Prenant le contrepied de la plupart des pays occidentaux, dont le Canada, l'Agence de protection de l'environnement des États-Unis (EPA) révise actuellement ses façons de faire d'une manière qui pourrait faciliter le recours à l'amiante.

La démarche irrite au plus haut point les organisations écologistes du pays qui réclament depuis des années l'interdiction pure et simple du produit cancérigène.

Elles accusent l'administration du président Donald Trump, qui a défendu l'utilisation de l'amiante par le passé, de céder aux pressions de l'industrie plutôt que de veiller à protéger la santé de la population.

« Il est incroyable qu'on en soit encore à discuter des risques posés par l'amiante en 2018 », souligne en entrevue Bill Walsh, qui a fondé le Healthy Building Network (HBN), organisation de protection environnementale observant de près le secteur de la construction.

Il estime que l'EPA fait preuve d'hypocrisie en assurant vouloir mieux réguler le produit tout en adoptant une approche qui pourrait de facto encourager son utilisation.

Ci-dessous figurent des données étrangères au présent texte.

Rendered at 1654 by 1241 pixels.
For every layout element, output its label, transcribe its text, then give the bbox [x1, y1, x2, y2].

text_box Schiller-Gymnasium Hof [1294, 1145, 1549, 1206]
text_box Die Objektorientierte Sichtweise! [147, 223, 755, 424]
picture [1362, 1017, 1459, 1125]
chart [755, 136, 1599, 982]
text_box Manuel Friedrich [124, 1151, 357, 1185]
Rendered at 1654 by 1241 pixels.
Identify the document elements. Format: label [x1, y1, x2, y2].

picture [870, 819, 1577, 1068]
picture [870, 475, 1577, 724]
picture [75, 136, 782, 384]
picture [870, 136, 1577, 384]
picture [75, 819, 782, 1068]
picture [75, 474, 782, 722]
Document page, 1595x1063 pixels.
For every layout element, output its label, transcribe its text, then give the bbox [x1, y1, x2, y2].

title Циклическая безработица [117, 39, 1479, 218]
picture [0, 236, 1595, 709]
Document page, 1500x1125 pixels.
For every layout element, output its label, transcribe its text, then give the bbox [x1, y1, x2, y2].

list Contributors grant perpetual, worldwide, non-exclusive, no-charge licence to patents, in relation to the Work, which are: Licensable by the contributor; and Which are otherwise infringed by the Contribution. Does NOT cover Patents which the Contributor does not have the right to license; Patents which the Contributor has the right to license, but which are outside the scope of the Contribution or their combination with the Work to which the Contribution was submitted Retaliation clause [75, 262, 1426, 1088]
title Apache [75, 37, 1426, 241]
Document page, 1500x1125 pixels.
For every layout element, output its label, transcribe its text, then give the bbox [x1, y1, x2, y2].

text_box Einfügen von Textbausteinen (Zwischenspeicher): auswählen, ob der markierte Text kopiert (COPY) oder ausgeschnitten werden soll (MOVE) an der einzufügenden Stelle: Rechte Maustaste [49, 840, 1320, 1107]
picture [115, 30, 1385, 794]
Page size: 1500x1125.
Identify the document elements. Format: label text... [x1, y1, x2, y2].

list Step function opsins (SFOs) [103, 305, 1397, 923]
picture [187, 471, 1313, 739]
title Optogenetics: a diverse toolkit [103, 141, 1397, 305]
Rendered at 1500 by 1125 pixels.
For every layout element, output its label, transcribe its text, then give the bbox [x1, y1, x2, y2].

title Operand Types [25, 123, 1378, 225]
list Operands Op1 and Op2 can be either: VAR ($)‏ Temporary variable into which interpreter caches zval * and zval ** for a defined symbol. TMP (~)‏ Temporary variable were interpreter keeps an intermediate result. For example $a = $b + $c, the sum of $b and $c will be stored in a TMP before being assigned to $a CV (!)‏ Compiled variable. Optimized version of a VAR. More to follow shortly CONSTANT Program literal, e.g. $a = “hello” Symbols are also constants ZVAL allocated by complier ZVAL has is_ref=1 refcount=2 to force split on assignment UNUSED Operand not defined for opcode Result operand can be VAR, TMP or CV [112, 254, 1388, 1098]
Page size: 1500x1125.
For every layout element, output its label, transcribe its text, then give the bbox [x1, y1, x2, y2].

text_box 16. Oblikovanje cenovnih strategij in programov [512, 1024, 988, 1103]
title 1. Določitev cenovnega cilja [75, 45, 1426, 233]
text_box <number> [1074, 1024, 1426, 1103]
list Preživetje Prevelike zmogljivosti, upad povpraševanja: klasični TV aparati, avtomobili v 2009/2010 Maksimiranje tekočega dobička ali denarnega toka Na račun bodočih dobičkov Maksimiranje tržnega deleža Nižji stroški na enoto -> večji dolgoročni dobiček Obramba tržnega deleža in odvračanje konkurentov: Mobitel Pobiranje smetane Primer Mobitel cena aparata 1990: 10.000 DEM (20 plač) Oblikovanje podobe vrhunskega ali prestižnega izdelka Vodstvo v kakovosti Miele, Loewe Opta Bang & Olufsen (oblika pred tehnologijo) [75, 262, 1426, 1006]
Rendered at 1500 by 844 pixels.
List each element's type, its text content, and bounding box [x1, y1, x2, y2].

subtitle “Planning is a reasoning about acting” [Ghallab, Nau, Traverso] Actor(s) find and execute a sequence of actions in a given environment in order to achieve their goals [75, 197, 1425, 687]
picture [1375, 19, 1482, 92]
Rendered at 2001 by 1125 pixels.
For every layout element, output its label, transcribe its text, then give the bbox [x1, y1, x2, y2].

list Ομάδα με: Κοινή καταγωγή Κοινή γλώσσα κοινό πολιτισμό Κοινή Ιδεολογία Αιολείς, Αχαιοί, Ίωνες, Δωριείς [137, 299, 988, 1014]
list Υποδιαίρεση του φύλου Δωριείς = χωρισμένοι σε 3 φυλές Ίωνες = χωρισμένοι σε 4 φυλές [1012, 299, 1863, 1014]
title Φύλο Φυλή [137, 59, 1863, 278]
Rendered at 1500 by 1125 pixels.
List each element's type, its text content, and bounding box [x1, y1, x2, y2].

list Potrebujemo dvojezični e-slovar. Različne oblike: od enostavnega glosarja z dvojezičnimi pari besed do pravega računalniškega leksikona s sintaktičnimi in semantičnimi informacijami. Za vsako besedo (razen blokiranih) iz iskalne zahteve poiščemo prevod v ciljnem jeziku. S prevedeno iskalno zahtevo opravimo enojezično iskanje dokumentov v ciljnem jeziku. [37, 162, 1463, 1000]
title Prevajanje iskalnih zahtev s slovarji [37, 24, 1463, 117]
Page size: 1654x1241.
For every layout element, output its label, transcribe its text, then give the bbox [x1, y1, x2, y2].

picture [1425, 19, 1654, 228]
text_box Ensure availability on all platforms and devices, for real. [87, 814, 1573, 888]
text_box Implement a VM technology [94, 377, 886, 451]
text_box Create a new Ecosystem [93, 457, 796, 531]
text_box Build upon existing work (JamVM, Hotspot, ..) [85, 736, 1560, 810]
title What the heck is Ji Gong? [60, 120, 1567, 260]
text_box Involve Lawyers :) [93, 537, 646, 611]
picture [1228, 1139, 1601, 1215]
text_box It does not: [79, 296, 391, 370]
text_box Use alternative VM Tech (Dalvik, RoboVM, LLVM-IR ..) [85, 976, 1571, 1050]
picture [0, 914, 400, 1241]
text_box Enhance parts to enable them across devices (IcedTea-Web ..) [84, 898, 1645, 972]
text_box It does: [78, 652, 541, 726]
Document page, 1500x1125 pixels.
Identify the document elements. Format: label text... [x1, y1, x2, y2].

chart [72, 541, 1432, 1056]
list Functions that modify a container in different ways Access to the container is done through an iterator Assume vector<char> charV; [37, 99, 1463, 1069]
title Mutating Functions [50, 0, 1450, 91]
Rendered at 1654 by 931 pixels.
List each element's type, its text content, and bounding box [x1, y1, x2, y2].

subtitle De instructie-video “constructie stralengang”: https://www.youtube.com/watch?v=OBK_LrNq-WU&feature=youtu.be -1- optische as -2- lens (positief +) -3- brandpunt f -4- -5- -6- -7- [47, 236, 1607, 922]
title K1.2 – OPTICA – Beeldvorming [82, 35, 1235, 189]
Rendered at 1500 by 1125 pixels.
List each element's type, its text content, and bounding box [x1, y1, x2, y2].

L'agence environnementale a lancé la polémique au début de l'été en annonçant l'introduction d'une nouvelle procédure visant à lui permettre d'évaluer en amont les risques posés par tout nouveau produit manufacturier contenant de l'amiante.

Une approche «nécessaire»

L'EPA a indiqué que cette approche était nécessaire « pour garantir qu'elle [serait] avisée en temps opportun » de tels projets et pourrait soupeser les risques pour intervenir avant qu'il ne soit trop tard.

M. Walsh relève que l'agence a mis de l'avant du même coup une méthodologie pour évaluer les risques qui sera très restrictive et omettra de considérer l'impact, largement documenté, d'utilisations passées du produit, par exemple pour isoler des bâtiments.

Le seul résultat possible de cette approche, relève le militant, sera de minimiser l'impact sanitaire potentiel de l'utilisation de l'amiante et d'en encourager l'utilisation future.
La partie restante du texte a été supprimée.